▶ **EXERCISE**:
The word "export" occurs in some lines of the listing. Copy those lines.

▶ **EXTRACTED INFORMATION**:
↓
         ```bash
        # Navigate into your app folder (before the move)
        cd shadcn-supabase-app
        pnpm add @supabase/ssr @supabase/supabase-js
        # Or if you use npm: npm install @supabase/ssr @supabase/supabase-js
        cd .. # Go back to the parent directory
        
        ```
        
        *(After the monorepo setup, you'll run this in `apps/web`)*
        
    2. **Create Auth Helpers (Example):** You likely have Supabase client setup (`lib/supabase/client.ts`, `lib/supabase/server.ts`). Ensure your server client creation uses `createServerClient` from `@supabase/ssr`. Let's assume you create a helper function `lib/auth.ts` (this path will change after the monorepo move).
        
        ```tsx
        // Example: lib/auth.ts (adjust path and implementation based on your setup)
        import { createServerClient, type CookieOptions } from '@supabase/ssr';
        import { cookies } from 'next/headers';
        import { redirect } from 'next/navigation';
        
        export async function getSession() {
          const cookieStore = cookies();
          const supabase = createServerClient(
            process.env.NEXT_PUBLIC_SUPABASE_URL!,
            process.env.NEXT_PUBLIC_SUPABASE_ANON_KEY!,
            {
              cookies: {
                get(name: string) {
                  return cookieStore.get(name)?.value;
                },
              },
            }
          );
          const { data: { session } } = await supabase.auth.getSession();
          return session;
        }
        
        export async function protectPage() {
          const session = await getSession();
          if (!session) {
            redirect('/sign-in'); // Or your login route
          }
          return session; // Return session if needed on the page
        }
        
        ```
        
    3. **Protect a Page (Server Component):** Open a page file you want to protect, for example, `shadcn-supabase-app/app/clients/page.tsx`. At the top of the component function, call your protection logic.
↑
▶ **RESULT**:
        export async function getSession() {
        export async function protectPage() {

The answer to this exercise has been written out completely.